A new ability to maintain updated data could aid robots in conducting inspections of structures or searching for survivors in disaster-stricken areas.
WiFi is a low-cost and dependable option for deploying time-sensitive applications, such as search and rescue missions, smart factories, and smart city intersections, which increasingly rely on collaborative multi-agent systems. Traditional communication networks are unsuitable for large-scale multi-agent systems that require real-time information sharing to interact efficiently.
MIT engineers have devised a new approach, called WiSwarm, that customizes wireless networks to manage a high volume of time-sensitive data from multiple sources. This prevents data congestion, which could impede real-time reporting essential for robots inspecting buildings or searching for survivors in a disaster zone. WiSwarm facilitates cost-effective communication among numerous robots over WiFi networks without requiring costly communication and processing hardware.
The MIT team, including authors Vishrant Tripathi, Ezra Tal, Muhammad Shahir Rahman, Alexander Warren, Sertac Karaman, and Eytan Modiano from the Laboratory for Information and Decision Systems (LIDS), and Igor Kadota SM ’16, PhD ’20 from Columbia University, will present their novel approach at IEEE’s International Conference on Computer Communications (INFOCOM) in May. The approach enables multiple robots to communicate via existing WiFi networks, eliminating the need for expensive and heavy onboard communication and processing hardware.
The team’s method differs from conventional networking protocols prioritizing first-come-first-serve data processing. Instead, the approach prioritizes the most recent data for time-sensitive tasks like detecting moving objects. According to Tripathi, “all the old video frames are useless. What you want is the newest video frame.”
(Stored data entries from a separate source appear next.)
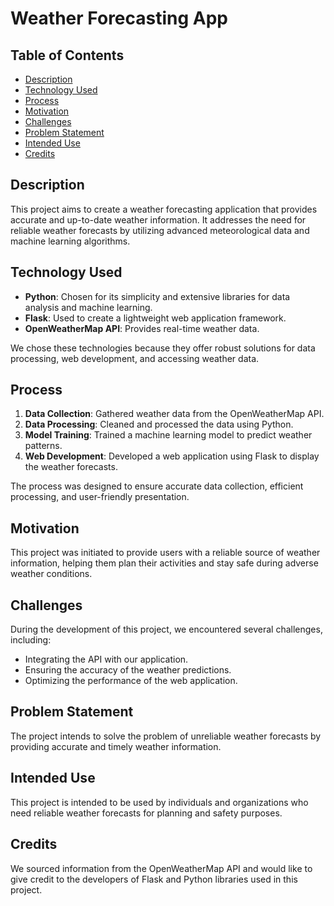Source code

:# Weather Forecasting App

## Table of Contents
- [Description](#description)
- [Technology Used](#technology-used)
- [Process](#process)
- [Motivation](#motivation)
- [Challenges](#challenges)
- [Problem Statement](#problem-statement)
- [Intended Use](#intended-use)
- [Credits](#credits)

## Description
This project aims to create a weather forecasting application that provides accurate and up-to-date weather information. It addresses the need for reliable weather forecasts by utilizing advanced meteorological data and machine learning algorithms.

## Technology Used
- **Python**: Chosen for its simplicity and extensive libraries for data analysis and machine learning.
- **Flask**: Used to create a lightweight web application framework.
- **OpenWeatherMap API**: Provides real-time weather data.

We chose these technologies because they offer robust solutions for data processing, web development, and accessing weather data.

## Process
1. **Data Collection**: Gathered weather data from the OpenWeatherMap API.
2. **Data Processing**: Cleaned and processed the data using Python.
3. **Model Training**: Trained a machine learning model to predict weather patterns.
4. **Web Development**: Developed a web application using Flask to display the weather forecasts.

The process was designed to ensure accurate data collection, efficient processing, and user-friendly presentation.

## Motivation
This project was initiated to provide users with a reliable source of weather information, helping them plan their activities and stay safe during adverse weather conditions.

## Challenges
During the development of this project, we encountered several challenges, including:
- Integrating the API with our application.
- Ensuring the accuracy of the weather predictions.
- Optimizing the performance of the web application.

## Problem Statement
The project intends to solve the problem of unreliable weather forecasts by providing accurate and timely weather information.

## Intended Use
This project is intended to be used by individuals and organizations who need reliable weather forecasts for planning and safety purposes.

## Credits
We sourced information from the OpenWeatherMap API and would like to give credit to the developers of Flask and Python libraries used in this project.

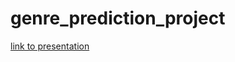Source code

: # genre_prediction_project

[link to presentation](https://docs.google.com/presentation/d/1ZcfZ2ozImRJuhMARW2PTo-UkL4-TYrvtsatFMlMLStM/edit?usp=sharing)
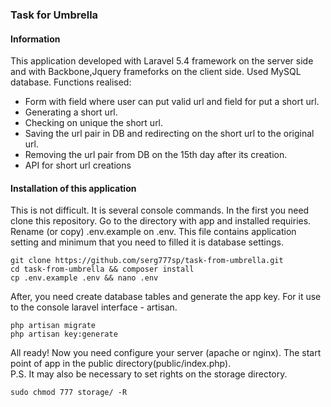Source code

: <h3>Task for Umbrella </h3>
<div>
    <h4>Information</h4>
    <p>
	This application developed with Laravel 5.4 framework on the server side and with Backbone,Jquery frameforks on the client side. Used MySQL database. Functions realised:
	<ul>
	    <li>Form with field where user can put valid url and field for put a short url.</li>
	    <li>Generating a short url.</li>
	    <li>Checking on unique the short url.</li>
	    <li>Saving the url pair in DB and redirecting on the short url to the original url.</li>
	    <li>Removing the url pair from DB on the 15th day after its creation.</li>
	    <li>API for short url creations</li>
	</ul>
    </p>
</div>
<div>
    <h4>Installation of this application</h4>
    <div>
	<p>This is not difficult. It is several console commands. In the first you need clone this repository.
	Go to the directory with app and installed requiries. Rename (or copy) .env.example on .env.
	This file сontains application setting and minimum that you need to filled it is database settings.</p>
	<div>
	    <code>git clone https://github.com/serg777sp/task-from-umbrella.git</code><br>
	    <code>cd task-from-umbrella && composer install</code><br>
	    <code>cp .env.example .env && nano .env</code><br>
	</div>
	<p>After, you need create database tables and generate the app key. For it use to the console laravel interface - artisan.</p>
	<div>
	    <code>php artisan migrate</code><br>
	    <code>php artisan key:generate</code><br>
	</div>
	<p>All ready! Now you need configure your server (apache or nginx). The start point of app in the public directory(public/index.php).<br>
	P.S. It may also be necessary to set rights on the storage directory.</p>
	<div>
	    <code>sudo chmod 777 storage/ -R</code><br>
	</div>
    </div>
</div>
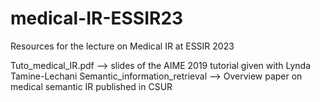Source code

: # medical-IR-ESSIR23
Resources for the lecture on Medical IR at ESSIR 2023

Tuto_medical_IR.pdf --> slides of the AIME 2019 tutorial given with Lynda Tamine-Lechani
Semantic_information_retrieval --> Overview paper on medical semantic IR published in CSUR


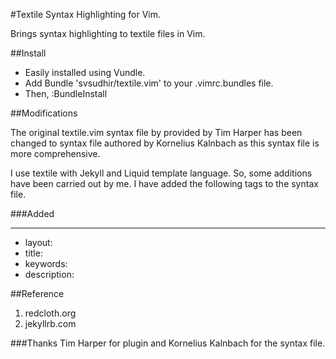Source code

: #Textile Syntax Highlighting for Vim.

Brings syntax highlighting to textile files in Vim.

##Install

- Easily installed using Vundle.
- Add Bundle 'svsudhir/textile.vim' to your .vimrc.bundles file.
- Then, :BundleInstall

##Modifications

The original textile.vim syntax file by provided by Tim Harper has been changed to syntax file authored by Kornelius Kalnbach as this syntax file is more comprehensive.

I use textile with Jekyll and Liquid template language. So, some additions have been carried out by me. I have added the following tags to the syntax file.

###Added

- ---
- layout:
- title:
- keywords:
- description:

##Reference

1. redcloth.org
2. jekyllrb.com

###Thanks
Tim Harper for plugin and Kornelius Kalnbach for the syntax file.
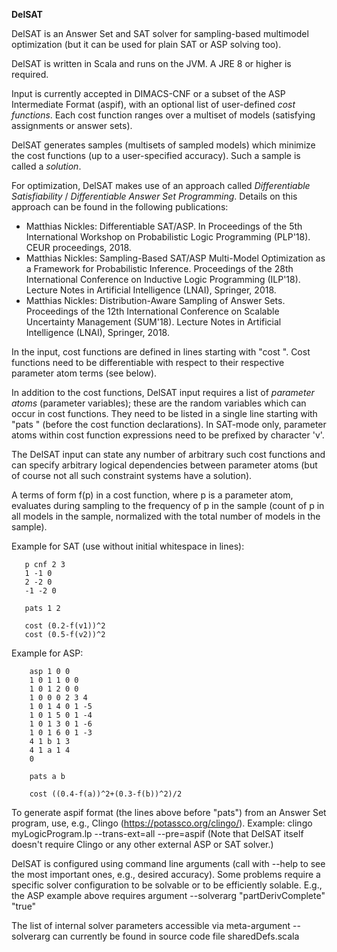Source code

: **DelSAT**

DelSAT is an Answer Set and SAT solver for sampling-based multimodel optimization (but it can be
used for plain SAT or ASP solving too). 

DelSAT is written in Scala and runs on the JVM. A JRE 8 or higher is required.

Input is currently accepted in DIMACS-CNF or a subset of the ASP Intermediate Format (aspif),
with an optional list of user-defined _cost functions_. Each cost function ranges over a multiset of models (satisfying
assignments or answer sets).

DelSAT generates samples (multisets of sampled models) which minimize the cost functions (up to a user-specified accuracy). 
Such a sample is called a _solution_. 

For optimization, DelSAT makes use of an approach called _Differentiable Satisfiability_ / _Differentiable Answer Set Programming_.
Details on this approach can be found in the following publications:

- Matthias Nickles: Differentiable SAT/ASP. In Proceedings of the 5th International Workshop on Probabilistic Logic 
  Programming (PLP'18). CEUR proceedings, 2018.
- Matthias Nickles: Sampling-Based SAT/ASP Multi-Model Optimization as a Framework for Probabilistic Inference. 
  Proceedings of the 28th International Conference on Inductive Logic Programming (ILP'18). Lecture Notes 
  in Artificial Intelligence (LNAI), Springer, 2018.
- Matthias Nickles: Distribution-Aware Sampling of Answer Sets. Proceedings of the 12th International Conference on 
  Scalable Uncertainty Management (SUM'18). Lecture Notes in Artificial Intelligence (LNAI), Springer, 2018.

In the input, cost functions are defined in lines starting with "cost ". Cost functions need to be 
differentiable with respect to their respective parameter atom terms (see below).

In addition to the cost functions, DelSAT input requires a list of _parameter atoms_ (parameter variables); these are 
the random variables which can occur in cost functions. They need to be listed in a single line starting with "pats " 
(before the cost function declarations). 
In SAT-mode only, parameter atoms within cost function expressions need to be prefixed by character 'v'. 

The DelSAT input can state any number of arbitrary such cost functions and can specify arbitrary 
logical dependencies between parameter atoms (but of course not all such constraint systems have 
a solution).

A terms of form f(p) in a cost function, where p is a parameter atom, evaluates during sampling to 
the frequency of p in the sample (count of p in all models in the sample, normalized with the total number of models in the sample). 

Example for SAT (use without initial whitespace in lines):

       p cnf 2 3
       1 -1 0
       2 -2 0
       -1 -2 0
    
       pats 1 2
    
       cost (0.2-f(v1))^2
       cost (0.5-f(v2))^2
           
Example for ASP:

        asp 1 0 0
        1 0 1 1 0 0
        1 0 1 2 0 0
        1 0 0 0 2 3 4
        1 0 1 4 0 1 -5
        1 0 1 5 0 1 -4
        1 0 1 3 0 1 -6
        1 0 1 6 0 1 -3
        4 1 b 1 3
        4 1 a 1 4
        0
        
        pats a b
        
        cost ((0.4-f(a))^2+(0.3-f(b))^2)/2
           
To generate aspif format (the lines above before "pats") from an Answer Set program, use, e.g., Clingo (https://potassco.org/clingo/).
Example: clingo myLogicProgram.lp --trans-ext=all --pre=aspif
(Note that DelSAT itself doesn't require Clingo or any other external ASP or SAT solver.)
 
DelSAT is configured using command line arguments (call with --help to see the most important ones,
e.g., desired accuracy). 
Some problems require a specific solver configuration to be solvable or to be efficiently solable. E.g.,
the ASP example above requires argument --solverarg "partDerivComplete" "true"  

The list of internal solver parameters accessible via meta-argument --solverarg can currently be
found in source code file sharedDefs.scala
To ensure data freshness, the MIT team proposed prioritizing the “age-of-information” metric, which measures how up-to-date the data is based on the application’s needs. The team aimed to incorporate a “last in, first out” protocol for multiple robots working on time-sensitive tasks via conventional wireless networks, which are more accessible and don’t require bulky communication hardware.
However, wireless networks have a distributed nature that can lead to data congestion when multiple sources send data simultaneously. Even with a “last in, first out” protocol, data collisions can occur, leading to a breakdown in time-sensitive applications.
The team utilized their algorithm with mobility-tracking drones, equipping them with a camera and Wi-Fi-enabled chip to relay images to a central computer. Pairing the network with the algorithm allowed the computer to receive the latest images and send commands to keep the drones on track. Testing the system with two drones resulted in twice as fresh data, leading to six times better tracking. Wi-Fi alone couldn’t handle the data traffic when expanded to five drones and vehicles, causing the drones to lose track. WiSwarm improved the network and allowed all drones to track their vehicles.
The MIT team developed WiSwarm, a scheduling algorithm that manages multiple data streams over wireless networks. The algorithm determines which source to send data next by considering three parameters: priority, information age, and channel reliability. By scheduling drones to report updates one at a time, the system provides the freshest data for time-sensitive tasks without clogging the network. In tests, WiSwarm relayed data that was two times fresher and enabled six times better tracking than using Wi-Fi alone with two drones. With five drones and five ground vehicles, WiSwarm was better equipped and enabled all drones to keep tracking their respective vehicles.